Still relatively new to spread betting the indices, so please bear with me, I've seen a simple moving average example and wanted to run it past you guys.


MA with it set at 10, 30 and remove the 3rd line.

Been watching the FTSE for a few sessions and everytime the 10MA crosses above the 30 line, the SP rises. Everytime it dips below the 30MA line, the price drops.

Told you it was simple, maybe too simple. Please remember I'm starting from scratch (almost)

Any feedback/advice/observations or criticisms :eek:

Whatever gets you through the night N.....

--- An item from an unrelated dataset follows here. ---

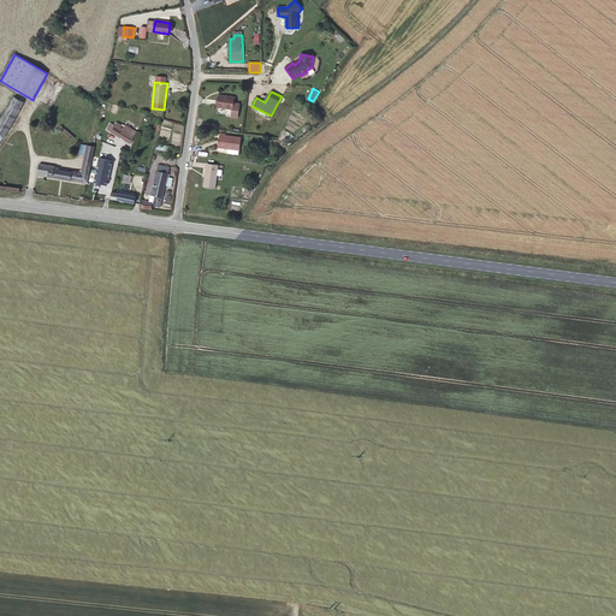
[(234,98),(219,95),(217,106),(232,108),(234,98)]
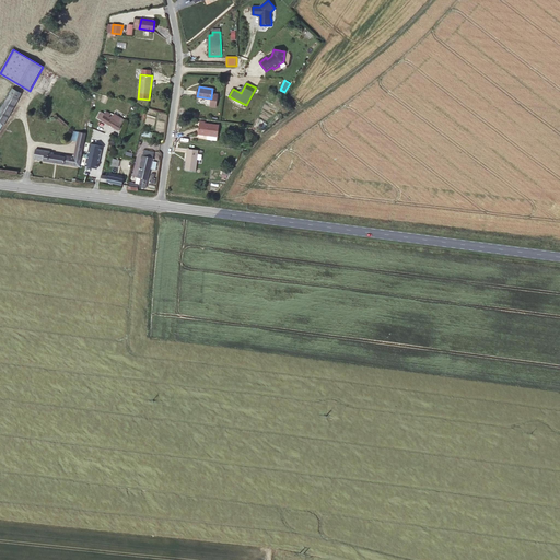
[(0,129),(21,93),(12,89),(0,109),(0,129)]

.as time goes on you will realise you need to adapt and develop your ideas and seek out more advice and research....but there's nothing wrong in starting with some good ole fashioned ma,s

We all start somewhere ...and we all develop at our own pace

If you are running just a 2 ma system may be worth you experimenting with the multiple a little ....currently you are x3 On 10 vs 30

That may be a little too tight regarding a fast vs slow ma,,,,..but who am I to judge

N
 
No need to apologize. Just remember that the faster MA crosses the slower because price has risen or at minimum altered its downward trajectory. Ditto the reverse. Thus the crossover alone will either be a false signal or a late signal. Better to evaluate the price movement without aids.

Db[/

I agree with pa as the purist form of trading

let's just say the pure pa is for Jedi knights whereas indicators such as ma's can be usefully used by relatively inexperienced traders just as blasters are used by the storm troopers in Star Wars.....all part of evolution :cool:

N
 
I wouldn't classify it as the Jedi level. If you can draw a straight line . . . :)
 
I use MA's less and less, but I do, sometimes, use one to decide a trend. Once in the trade, though, I use an SLA to exit.